Reliable Simulation of Quantum Channels: the Error Exponent

TL;DR

This paper investigates the error exponent in quantum channel simulation, providing bounds and an exact formula in the low-rate case, linking it to sandwiched Rényi information and offering finite-blocklength insights.

Contribution

It derives bounds and an exact formula for the quantum channel simulation error exponent, connecting it to sandwiched Rényi information and including finite-blocklength bounds.

Findings

Exact error exponent formula in the low-rate regime

Bounds for the error exponent based on channel purified distance

Finite-blocklength achievability bound for quantum channel simulation

Abstract

The Quantum Reverse Shannon Theorem has been a milestone in quantum information theory.

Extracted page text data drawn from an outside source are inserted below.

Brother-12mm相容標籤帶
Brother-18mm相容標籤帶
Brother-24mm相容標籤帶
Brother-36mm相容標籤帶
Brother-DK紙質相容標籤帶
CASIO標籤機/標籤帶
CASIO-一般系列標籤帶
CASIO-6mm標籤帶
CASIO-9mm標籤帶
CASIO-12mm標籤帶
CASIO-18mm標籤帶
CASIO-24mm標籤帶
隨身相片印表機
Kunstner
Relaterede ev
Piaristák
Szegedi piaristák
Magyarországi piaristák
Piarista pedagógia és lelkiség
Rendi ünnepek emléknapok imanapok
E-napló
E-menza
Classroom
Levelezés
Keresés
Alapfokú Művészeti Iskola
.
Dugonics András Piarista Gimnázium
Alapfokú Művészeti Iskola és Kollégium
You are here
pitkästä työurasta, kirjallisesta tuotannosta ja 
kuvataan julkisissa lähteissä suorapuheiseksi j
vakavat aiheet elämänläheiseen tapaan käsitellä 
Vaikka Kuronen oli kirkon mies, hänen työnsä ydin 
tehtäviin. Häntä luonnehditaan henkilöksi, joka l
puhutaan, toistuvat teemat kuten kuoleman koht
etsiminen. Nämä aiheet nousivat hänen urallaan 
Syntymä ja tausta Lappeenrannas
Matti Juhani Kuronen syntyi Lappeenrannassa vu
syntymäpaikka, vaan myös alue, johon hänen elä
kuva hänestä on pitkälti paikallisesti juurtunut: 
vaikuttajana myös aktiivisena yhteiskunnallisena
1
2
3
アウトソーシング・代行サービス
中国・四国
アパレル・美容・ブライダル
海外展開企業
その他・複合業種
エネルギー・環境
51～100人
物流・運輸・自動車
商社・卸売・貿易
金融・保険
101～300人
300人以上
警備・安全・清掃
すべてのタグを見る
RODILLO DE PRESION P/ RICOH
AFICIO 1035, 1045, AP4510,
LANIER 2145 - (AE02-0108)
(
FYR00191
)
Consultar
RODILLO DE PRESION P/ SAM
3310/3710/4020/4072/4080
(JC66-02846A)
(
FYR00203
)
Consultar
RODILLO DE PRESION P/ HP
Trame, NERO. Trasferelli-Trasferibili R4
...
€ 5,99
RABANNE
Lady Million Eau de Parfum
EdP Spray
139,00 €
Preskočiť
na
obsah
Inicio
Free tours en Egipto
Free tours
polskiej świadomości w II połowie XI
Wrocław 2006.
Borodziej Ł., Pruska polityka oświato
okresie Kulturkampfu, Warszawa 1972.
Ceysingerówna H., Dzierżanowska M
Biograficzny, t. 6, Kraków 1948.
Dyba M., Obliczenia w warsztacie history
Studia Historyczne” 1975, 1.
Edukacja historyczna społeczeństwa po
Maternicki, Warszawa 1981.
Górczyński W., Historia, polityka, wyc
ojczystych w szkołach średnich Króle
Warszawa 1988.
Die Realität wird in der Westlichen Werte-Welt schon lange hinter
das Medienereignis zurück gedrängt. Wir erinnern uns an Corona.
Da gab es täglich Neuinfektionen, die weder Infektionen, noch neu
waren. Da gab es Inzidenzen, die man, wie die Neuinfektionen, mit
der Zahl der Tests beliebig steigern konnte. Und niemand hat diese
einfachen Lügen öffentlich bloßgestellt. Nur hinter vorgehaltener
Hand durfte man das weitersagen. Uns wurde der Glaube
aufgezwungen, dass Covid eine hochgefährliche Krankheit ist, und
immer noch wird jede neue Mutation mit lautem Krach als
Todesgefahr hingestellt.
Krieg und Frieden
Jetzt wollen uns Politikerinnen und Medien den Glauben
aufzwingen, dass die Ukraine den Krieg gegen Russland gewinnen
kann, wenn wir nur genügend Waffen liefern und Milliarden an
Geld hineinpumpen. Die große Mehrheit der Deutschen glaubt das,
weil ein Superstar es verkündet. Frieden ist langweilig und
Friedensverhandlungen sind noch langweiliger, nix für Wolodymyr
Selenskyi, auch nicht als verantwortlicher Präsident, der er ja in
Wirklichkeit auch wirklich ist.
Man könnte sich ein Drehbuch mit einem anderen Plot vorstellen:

It states that asymptotically reliable simulation of a quantum channel, assisted by unlimited shared entanglement, requires a rate of classical communication equal to the channel's entanglement-assisted classical capacity. In this paper, we study the error exponent of quantum channel simulation, which characterizes the optimal speed of exponential convergence of the performance towards the perfect, as the blocklength increases. Based on channel purified distance, we derive lower and upper bounds for the error exponent. Then we show that the two bounds coincide when the classical communication rate is below a critical value, and hence, we have determined the exact formula of the error exponent in the low-rate case. This enables us to obtain an operational interpretation to the channel's sandwiched R\'enyi information of order from 1 to 2, since our formula is expressed as a transform of this quantity. In the derivation, we have also obtained an achievability bound for quantum channel simulation in the finite-blocklength setting, which is of realistic significance.